GOAL OF THE EXERCISE: Quote every line below exactly and skip any picture.

DATA EXTRACT:
▽

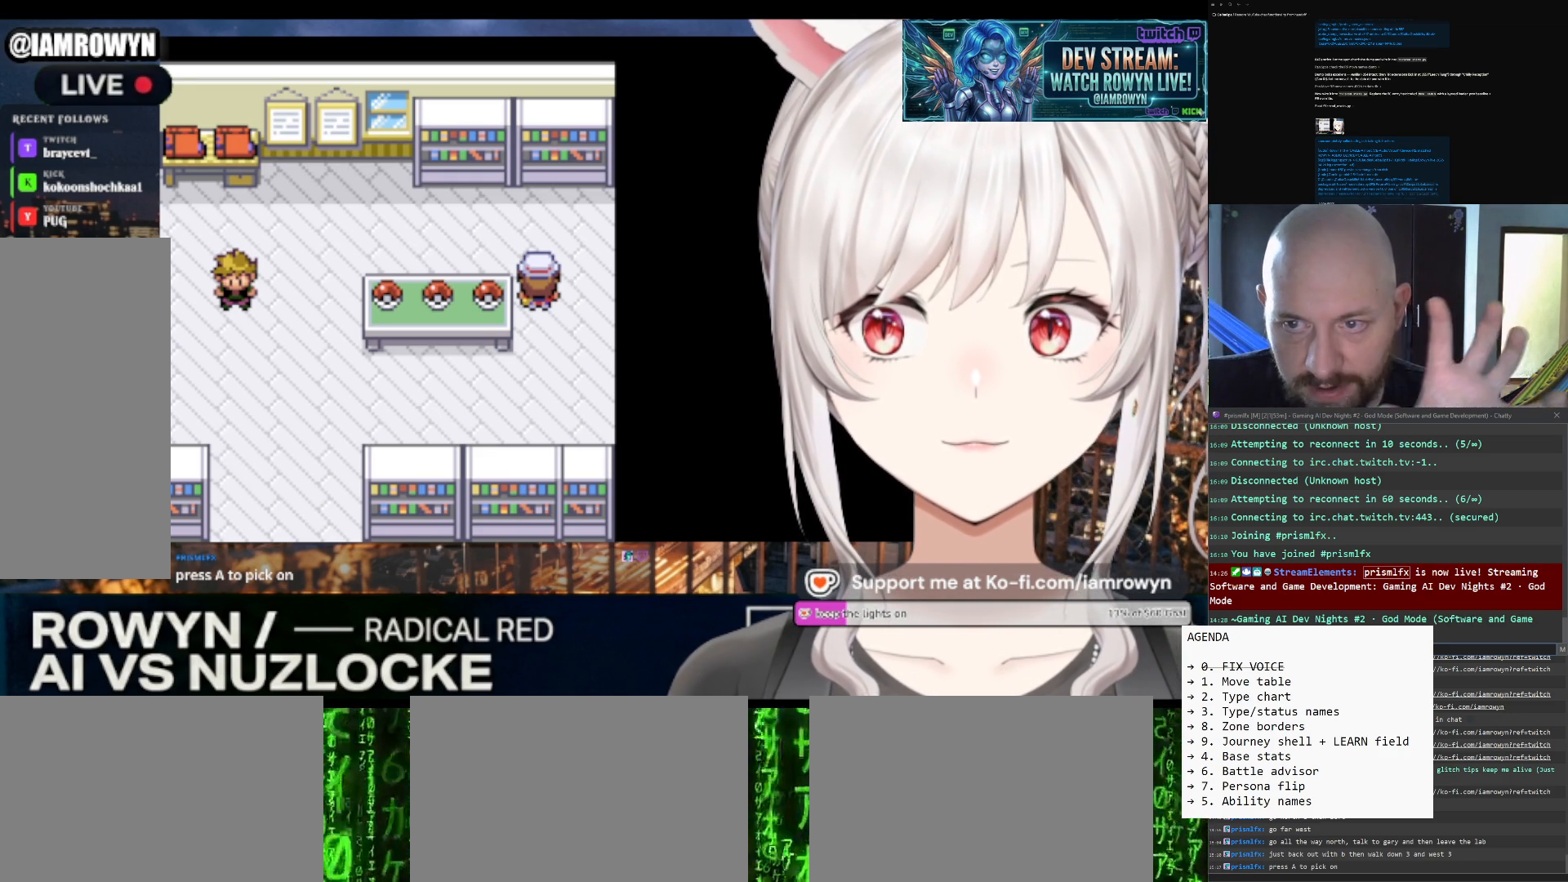
{"buttons": ["B"], "events": []}
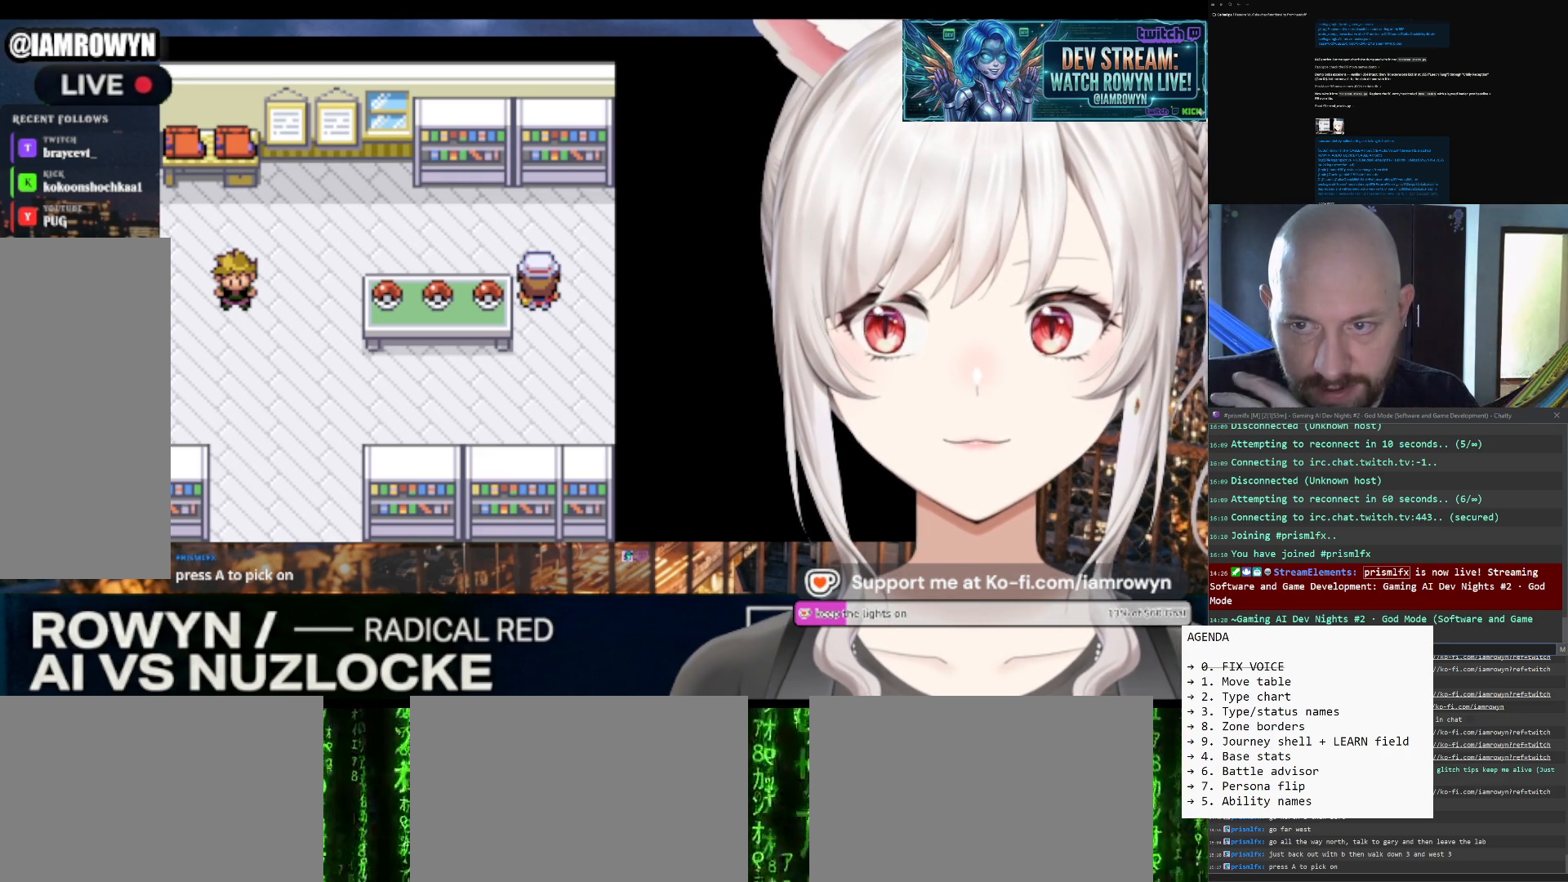
{"buttons": ["B"], "events": []}
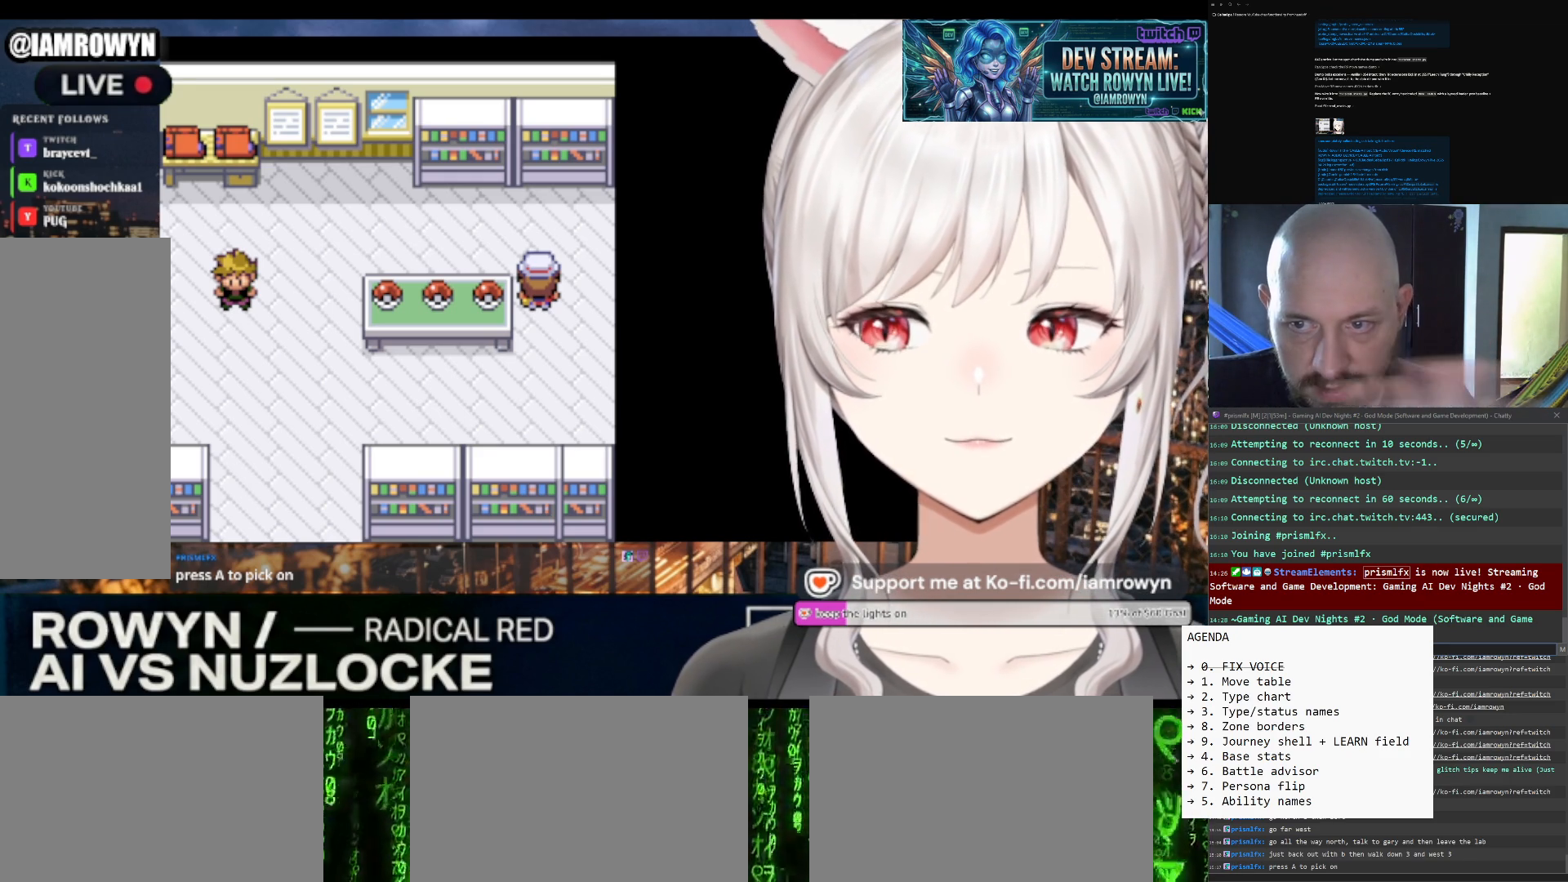
{"buttons": ["B"], "events": []}
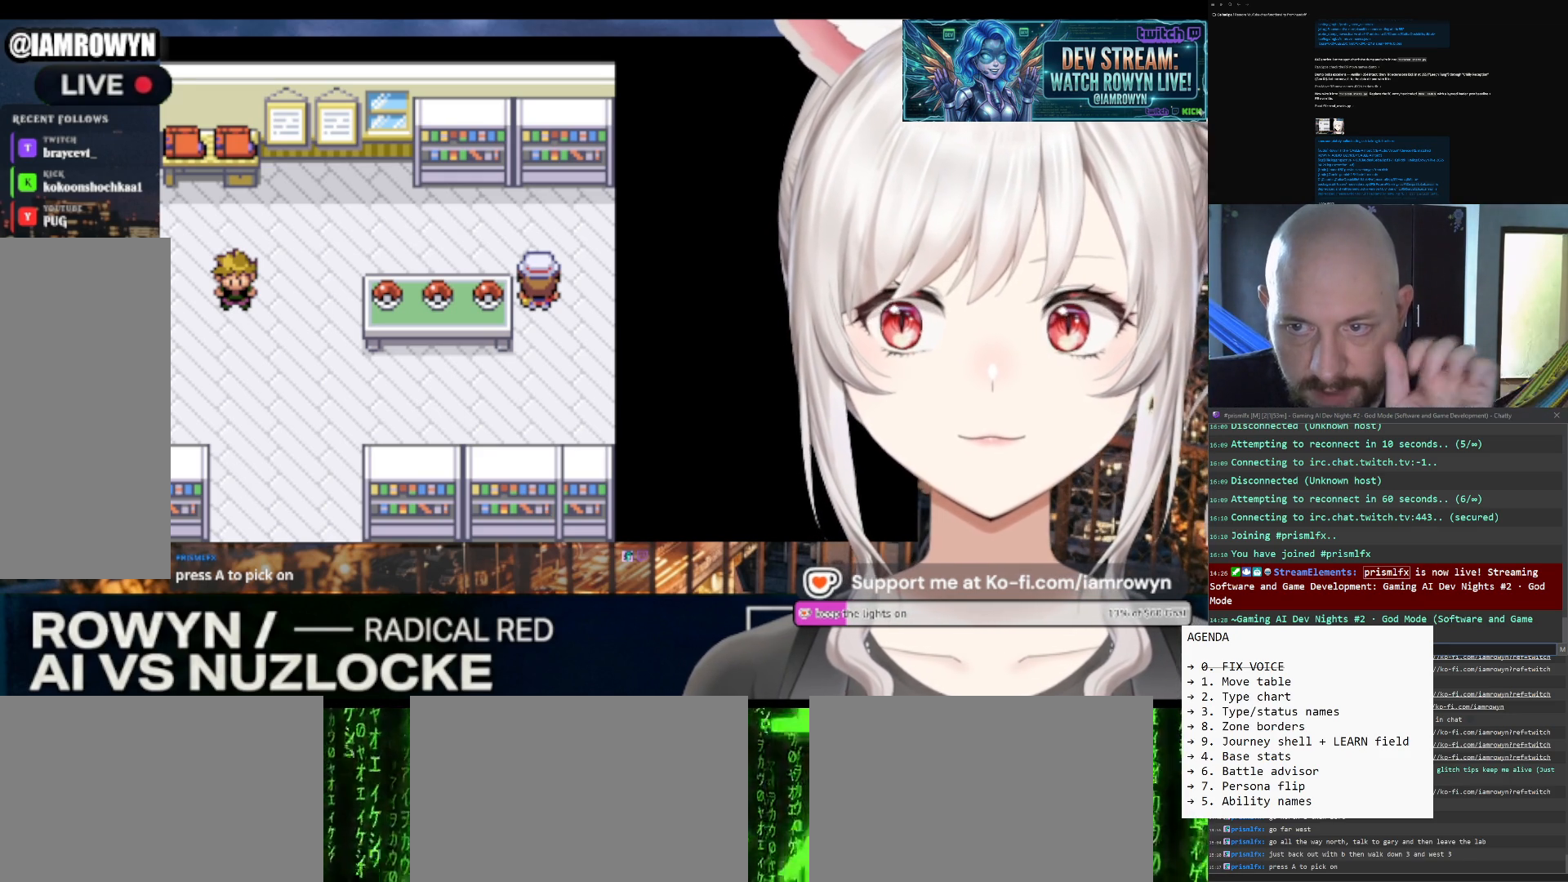
{"buttons": ["B"], "events": []}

△

EXERCISE OUTPUT:
{"buttons": ["B"], "events": []}
{"buttons": ["B"], "events": []}
{"buttons": ["B"], "events": []}
{"buttons": ["B"], "events": []}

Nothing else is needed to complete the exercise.